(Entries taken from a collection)

○ ○ ○ ○

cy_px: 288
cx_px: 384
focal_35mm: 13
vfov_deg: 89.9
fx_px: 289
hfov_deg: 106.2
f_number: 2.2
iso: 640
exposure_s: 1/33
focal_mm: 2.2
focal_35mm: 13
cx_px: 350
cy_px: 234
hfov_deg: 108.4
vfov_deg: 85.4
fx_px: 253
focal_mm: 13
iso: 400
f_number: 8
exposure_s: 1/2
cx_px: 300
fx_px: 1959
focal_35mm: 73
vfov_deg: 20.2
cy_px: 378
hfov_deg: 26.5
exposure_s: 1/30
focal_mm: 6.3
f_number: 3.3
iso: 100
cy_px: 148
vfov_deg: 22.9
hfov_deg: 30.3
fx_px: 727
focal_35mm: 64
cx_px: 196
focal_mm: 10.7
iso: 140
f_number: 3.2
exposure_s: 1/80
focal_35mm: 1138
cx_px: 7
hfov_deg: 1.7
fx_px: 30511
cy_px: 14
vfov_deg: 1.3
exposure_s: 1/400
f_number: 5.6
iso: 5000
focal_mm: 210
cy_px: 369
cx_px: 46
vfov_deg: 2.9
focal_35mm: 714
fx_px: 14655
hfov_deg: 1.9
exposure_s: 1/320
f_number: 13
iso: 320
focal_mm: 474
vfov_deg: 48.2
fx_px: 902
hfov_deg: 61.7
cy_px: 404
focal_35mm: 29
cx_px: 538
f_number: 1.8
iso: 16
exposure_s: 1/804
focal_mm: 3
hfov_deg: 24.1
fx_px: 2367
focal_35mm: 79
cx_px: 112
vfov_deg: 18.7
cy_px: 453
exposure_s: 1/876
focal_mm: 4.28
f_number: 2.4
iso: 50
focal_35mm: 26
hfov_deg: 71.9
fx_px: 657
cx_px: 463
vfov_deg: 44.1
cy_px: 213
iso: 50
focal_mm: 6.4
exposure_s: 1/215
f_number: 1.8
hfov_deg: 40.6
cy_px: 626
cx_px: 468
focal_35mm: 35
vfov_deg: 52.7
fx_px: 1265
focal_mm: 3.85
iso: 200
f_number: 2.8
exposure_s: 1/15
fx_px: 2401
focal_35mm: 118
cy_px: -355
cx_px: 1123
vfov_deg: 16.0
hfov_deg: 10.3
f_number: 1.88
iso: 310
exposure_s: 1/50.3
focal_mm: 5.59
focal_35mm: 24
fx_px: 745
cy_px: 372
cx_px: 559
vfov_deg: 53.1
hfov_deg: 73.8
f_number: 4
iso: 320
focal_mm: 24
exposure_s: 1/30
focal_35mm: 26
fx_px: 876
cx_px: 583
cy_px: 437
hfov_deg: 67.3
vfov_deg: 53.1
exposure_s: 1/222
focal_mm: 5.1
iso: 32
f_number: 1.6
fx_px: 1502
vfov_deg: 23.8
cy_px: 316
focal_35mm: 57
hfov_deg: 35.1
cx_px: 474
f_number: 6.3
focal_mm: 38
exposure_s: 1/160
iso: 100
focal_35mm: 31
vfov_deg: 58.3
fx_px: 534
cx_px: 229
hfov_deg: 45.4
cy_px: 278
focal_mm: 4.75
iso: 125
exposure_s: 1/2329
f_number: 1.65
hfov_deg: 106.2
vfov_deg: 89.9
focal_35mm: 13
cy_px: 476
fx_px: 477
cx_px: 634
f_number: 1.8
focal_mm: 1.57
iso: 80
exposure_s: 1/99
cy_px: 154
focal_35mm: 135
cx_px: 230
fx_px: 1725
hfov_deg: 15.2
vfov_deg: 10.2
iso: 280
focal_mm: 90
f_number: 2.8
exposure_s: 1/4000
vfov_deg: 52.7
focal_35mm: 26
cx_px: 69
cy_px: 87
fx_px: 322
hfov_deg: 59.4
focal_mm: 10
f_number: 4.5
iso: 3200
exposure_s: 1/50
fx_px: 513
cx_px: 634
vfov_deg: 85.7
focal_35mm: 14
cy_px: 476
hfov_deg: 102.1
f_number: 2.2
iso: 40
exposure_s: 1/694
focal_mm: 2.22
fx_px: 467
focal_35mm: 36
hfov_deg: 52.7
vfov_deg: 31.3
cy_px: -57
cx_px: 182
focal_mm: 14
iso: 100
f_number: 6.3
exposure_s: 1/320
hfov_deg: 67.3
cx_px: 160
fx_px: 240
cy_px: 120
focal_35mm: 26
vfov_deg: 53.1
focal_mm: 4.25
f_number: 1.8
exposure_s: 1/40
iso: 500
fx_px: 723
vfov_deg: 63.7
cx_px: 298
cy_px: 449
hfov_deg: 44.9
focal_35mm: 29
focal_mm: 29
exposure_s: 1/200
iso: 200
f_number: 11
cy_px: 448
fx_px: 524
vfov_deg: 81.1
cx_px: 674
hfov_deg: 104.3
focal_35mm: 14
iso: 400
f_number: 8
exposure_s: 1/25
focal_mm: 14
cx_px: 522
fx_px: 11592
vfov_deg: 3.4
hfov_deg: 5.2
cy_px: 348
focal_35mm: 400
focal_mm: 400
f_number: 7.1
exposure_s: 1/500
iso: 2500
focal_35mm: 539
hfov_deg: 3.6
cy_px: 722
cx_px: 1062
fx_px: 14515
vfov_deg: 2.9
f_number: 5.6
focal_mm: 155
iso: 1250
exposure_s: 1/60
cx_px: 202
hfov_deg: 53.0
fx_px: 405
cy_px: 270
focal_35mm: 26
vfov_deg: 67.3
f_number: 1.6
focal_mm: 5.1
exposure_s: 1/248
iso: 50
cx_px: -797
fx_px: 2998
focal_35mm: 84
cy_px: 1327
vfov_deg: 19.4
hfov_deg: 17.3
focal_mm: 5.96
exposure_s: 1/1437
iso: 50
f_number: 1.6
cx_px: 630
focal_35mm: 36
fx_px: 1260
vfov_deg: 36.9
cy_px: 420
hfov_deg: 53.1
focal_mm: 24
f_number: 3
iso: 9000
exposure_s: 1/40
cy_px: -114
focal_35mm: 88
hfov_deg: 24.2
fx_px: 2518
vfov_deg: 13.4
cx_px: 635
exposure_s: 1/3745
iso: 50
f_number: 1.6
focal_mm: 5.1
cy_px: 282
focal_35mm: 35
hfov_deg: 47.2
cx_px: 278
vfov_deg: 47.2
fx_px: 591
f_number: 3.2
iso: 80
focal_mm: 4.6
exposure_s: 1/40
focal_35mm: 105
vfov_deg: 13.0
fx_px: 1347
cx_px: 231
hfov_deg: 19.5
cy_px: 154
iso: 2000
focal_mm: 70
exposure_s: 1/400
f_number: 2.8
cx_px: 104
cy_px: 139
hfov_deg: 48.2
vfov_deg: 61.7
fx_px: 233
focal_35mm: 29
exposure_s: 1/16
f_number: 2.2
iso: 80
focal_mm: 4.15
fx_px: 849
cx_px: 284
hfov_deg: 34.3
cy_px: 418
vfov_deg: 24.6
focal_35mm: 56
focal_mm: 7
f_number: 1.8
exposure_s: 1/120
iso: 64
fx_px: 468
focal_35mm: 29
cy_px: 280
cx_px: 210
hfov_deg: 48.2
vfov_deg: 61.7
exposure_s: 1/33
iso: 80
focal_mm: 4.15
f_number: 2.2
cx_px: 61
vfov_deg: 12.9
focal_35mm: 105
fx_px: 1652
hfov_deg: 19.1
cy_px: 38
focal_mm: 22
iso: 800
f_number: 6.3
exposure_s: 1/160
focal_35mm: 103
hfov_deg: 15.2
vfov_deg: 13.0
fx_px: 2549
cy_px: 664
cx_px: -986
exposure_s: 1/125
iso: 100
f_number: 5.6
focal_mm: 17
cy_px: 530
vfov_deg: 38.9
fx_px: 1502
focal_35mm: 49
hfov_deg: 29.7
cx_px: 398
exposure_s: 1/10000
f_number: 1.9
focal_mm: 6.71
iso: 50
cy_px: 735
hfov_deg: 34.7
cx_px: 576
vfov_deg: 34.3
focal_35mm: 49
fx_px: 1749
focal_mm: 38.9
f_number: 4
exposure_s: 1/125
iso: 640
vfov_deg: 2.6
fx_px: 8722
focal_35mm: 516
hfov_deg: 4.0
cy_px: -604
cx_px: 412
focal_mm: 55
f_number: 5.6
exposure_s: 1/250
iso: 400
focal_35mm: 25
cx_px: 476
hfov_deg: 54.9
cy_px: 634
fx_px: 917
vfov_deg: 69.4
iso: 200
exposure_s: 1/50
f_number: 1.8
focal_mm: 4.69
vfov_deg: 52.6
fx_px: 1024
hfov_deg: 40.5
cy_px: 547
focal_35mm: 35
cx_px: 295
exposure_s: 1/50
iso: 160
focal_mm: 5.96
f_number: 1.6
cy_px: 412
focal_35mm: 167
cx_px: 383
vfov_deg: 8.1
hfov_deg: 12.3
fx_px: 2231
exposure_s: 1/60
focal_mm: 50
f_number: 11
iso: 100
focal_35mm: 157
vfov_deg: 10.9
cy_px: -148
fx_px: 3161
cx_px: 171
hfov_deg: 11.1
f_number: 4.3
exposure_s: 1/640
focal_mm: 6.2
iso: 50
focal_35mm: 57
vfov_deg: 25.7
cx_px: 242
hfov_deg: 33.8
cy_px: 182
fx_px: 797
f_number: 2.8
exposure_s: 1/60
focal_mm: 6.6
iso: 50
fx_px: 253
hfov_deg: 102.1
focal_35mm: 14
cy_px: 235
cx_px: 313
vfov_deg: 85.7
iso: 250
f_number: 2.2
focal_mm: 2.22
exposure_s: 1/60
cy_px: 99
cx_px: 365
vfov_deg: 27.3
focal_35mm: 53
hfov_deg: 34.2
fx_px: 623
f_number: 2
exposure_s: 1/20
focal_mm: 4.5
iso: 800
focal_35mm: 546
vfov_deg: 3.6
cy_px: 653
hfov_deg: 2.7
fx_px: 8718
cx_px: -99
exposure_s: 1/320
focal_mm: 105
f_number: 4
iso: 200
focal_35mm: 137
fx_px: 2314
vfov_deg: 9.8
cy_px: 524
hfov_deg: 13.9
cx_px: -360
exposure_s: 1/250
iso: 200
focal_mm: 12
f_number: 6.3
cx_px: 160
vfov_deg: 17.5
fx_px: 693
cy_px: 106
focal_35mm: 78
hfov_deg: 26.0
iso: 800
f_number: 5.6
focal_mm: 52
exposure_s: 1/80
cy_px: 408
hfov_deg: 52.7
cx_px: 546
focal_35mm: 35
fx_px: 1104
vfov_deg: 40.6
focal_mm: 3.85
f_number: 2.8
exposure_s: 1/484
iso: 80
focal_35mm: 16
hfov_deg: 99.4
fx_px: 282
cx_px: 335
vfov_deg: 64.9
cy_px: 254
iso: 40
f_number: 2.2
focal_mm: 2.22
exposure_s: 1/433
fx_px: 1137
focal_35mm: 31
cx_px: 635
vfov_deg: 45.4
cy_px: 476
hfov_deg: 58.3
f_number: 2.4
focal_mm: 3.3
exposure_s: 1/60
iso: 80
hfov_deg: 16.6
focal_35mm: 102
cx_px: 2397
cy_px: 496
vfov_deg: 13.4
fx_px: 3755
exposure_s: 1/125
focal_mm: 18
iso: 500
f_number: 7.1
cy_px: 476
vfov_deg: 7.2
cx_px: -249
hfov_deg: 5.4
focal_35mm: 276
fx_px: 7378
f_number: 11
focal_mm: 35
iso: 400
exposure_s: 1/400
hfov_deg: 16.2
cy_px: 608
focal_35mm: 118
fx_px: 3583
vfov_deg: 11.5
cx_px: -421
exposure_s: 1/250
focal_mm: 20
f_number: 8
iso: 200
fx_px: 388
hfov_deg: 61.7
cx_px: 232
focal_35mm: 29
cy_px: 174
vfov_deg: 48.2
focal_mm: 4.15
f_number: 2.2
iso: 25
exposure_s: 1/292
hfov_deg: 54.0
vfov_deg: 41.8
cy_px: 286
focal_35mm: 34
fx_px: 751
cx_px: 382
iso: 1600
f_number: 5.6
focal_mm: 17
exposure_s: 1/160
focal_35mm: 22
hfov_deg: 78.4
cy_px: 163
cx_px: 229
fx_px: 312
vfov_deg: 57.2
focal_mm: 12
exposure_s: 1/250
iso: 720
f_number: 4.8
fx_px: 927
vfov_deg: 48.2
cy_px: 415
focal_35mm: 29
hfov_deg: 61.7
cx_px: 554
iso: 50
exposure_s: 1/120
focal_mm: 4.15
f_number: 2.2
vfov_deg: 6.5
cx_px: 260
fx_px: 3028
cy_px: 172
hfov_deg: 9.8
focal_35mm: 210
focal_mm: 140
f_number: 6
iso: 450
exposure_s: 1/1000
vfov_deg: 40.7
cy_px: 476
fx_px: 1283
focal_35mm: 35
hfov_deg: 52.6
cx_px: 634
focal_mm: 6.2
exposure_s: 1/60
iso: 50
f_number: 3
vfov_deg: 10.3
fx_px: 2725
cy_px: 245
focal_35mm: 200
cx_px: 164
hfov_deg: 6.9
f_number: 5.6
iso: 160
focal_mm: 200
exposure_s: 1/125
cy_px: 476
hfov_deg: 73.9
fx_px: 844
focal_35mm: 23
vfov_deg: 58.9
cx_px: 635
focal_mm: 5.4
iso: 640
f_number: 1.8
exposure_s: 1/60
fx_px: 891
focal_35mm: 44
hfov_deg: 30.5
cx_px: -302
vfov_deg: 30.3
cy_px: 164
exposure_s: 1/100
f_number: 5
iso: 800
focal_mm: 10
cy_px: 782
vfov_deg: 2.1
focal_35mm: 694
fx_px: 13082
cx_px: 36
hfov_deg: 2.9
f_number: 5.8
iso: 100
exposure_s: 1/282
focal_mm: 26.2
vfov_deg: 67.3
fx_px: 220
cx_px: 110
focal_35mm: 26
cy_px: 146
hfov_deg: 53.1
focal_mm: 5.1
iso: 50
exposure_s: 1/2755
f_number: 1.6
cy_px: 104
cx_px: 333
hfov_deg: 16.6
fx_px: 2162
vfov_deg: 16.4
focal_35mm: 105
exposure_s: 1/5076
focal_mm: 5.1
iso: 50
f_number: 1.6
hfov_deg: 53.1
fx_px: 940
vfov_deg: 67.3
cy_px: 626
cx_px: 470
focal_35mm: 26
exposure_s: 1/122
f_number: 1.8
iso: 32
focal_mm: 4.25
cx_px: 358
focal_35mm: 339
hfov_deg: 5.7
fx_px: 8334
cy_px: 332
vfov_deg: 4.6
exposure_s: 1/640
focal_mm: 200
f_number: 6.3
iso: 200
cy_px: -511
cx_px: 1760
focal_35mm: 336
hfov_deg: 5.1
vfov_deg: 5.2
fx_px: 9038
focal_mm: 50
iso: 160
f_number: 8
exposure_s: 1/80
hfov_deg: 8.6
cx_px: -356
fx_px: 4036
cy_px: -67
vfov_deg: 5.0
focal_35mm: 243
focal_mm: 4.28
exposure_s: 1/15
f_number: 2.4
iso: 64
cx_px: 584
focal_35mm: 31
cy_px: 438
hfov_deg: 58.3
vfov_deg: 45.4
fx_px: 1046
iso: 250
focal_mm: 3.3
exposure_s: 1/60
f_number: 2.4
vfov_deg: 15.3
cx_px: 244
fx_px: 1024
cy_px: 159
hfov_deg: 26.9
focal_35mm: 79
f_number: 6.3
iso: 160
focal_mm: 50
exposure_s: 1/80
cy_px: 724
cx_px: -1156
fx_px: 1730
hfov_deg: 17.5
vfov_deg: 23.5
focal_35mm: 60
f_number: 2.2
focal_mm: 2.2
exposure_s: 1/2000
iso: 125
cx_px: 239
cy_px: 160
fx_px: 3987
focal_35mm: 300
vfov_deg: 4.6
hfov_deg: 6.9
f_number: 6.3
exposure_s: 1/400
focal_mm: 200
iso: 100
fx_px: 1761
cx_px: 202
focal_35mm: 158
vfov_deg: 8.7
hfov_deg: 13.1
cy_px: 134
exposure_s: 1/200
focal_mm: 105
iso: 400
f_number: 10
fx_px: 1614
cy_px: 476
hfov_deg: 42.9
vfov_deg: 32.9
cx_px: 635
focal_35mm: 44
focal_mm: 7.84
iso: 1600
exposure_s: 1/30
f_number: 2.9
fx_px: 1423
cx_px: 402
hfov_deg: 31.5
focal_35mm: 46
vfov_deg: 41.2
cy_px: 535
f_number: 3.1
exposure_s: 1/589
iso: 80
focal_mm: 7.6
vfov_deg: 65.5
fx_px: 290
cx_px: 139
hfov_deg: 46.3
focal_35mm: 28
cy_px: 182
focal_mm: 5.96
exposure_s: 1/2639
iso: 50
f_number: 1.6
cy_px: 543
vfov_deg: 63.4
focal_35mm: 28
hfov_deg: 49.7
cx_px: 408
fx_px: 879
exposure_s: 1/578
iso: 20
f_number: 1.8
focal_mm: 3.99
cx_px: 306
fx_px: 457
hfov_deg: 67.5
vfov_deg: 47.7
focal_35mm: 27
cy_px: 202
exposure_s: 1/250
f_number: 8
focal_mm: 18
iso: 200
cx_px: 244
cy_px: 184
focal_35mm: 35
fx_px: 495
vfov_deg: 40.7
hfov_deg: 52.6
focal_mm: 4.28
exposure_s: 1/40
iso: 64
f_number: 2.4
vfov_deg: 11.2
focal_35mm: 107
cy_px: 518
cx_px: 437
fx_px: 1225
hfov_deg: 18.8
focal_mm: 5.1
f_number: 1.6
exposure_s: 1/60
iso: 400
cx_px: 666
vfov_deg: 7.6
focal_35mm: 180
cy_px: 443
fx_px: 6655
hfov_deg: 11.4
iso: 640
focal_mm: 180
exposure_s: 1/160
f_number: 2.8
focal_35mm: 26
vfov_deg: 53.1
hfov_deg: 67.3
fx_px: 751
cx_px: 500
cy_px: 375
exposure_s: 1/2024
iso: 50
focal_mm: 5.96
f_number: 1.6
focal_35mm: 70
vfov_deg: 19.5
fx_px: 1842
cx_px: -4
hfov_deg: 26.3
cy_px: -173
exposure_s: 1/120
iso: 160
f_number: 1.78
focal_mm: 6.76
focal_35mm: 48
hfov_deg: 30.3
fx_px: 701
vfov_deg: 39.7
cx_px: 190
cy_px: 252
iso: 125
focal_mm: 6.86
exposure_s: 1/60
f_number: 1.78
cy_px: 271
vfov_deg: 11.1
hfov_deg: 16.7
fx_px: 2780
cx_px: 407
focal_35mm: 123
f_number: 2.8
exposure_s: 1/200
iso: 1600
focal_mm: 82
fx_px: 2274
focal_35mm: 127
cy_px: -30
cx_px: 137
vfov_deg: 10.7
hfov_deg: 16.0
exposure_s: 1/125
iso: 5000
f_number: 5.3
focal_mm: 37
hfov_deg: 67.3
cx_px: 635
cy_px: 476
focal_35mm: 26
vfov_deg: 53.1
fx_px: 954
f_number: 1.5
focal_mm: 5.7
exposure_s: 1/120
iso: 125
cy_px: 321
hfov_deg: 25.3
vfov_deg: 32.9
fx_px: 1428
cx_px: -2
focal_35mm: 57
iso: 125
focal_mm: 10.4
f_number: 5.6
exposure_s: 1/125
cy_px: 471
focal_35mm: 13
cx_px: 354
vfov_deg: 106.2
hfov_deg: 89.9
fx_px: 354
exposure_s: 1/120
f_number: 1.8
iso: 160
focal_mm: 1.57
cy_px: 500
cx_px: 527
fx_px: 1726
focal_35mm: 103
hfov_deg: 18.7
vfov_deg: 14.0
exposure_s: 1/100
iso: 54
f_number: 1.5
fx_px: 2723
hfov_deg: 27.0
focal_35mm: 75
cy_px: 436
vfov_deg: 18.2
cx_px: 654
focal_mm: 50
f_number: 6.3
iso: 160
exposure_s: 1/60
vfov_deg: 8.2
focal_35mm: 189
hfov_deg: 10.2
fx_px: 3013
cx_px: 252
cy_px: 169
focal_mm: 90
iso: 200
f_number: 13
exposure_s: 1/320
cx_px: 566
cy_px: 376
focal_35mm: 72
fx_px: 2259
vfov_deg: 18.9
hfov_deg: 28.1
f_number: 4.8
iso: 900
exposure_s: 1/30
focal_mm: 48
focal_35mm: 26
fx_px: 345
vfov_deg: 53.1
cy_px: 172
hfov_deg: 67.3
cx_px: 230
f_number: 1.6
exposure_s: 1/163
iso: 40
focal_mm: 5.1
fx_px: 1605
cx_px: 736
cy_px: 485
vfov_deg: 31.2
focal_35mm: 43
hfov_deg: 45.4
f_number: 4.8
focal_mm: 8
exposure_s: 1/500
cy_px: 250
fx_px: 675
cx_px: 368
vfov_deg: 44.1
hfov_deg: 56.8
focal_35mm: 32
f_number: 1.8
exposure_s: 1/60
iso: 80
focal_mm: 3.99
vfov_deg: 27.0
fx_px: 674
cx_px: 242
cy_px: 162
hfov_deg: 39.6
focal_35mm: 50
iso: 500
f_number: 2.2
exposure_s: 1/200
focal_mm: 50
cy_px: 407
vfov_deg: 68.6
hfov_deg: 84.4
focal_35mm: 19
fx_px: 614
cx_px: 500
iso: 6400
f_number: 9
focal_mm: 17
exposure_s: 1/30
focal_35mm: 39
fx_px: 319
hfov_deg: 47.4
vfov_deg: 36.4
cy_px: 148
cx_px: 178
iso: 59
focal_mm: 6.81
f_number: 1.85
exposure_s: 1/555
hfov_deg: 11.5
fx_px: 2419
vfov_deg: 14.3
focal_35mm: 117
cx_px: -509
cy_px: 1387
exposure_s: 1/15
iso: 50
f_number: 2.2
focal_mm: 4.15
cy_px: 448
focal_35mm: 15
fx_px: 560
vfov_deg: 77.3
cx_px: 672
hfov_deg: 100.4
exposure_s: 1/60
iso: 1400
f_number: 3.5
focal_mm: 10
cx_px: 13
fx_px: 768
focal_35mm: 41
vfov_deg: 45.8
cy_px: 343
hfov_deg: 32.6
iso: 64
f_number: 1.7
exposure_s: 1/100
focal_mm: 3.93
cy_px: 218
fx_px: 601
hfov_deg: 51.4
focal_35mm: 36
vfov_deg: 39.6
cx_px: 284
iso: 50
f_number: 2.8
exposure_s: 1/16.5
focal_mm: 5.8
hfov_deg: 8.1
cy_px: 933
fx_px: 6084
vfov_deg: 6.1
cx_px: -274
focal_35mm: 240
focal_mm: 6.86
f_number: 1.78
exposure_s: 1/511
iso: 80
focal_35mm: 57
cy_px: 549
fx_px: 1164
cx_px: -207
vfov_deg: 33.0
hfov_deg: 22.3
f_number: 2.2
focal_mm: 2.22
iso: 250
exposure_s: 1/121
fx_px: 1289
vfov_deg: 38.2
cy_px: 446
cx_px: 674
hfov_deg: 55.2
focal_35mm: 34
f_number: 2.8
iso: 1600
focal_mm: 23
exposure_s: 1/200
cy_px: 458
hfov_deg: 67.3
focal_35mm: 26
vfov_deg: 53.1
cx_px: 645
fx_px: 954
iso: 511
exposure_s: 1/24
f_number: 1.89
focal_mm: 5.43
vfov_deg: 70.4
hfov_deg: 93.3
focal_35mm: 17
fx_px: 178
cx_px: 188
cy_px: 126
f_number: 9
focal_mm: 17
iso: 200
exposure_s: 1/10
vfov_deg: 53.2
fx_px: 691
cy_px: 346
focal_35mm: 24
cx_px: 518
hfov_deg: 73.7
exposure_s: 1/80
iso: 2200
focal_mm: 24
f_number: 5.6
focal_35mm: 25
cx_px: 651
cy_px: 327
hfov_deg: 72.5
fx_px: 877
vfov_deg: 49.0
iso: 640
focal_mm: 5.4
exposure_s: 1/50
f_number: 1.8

○ ○ ○ ○

● About this exercise: Give back the records above exactly, limited to the lines between the one holding "exposure_s: 1/511" and the one holding "focal_mm: 23", inclusive.

● Answer to this problem:
exposure_s: 1/511
iso: 80
focal_35mm: 57
cy_px: 549
fx_px: 1164
cx_px: -207
vfov_deg: 33.0
hfov_deg: 22.3
f_number: 2.2
focal_mm: 2.22
iso: 250
exposure_s: 1/121
fx_px: 1289
vfov_deg: 38.2
cy_px: 446
cx_px: 674
hfov_deg: 55.2
focal_35mm: 34
f_number: 2.8
iso: 1600
focal_mm: 23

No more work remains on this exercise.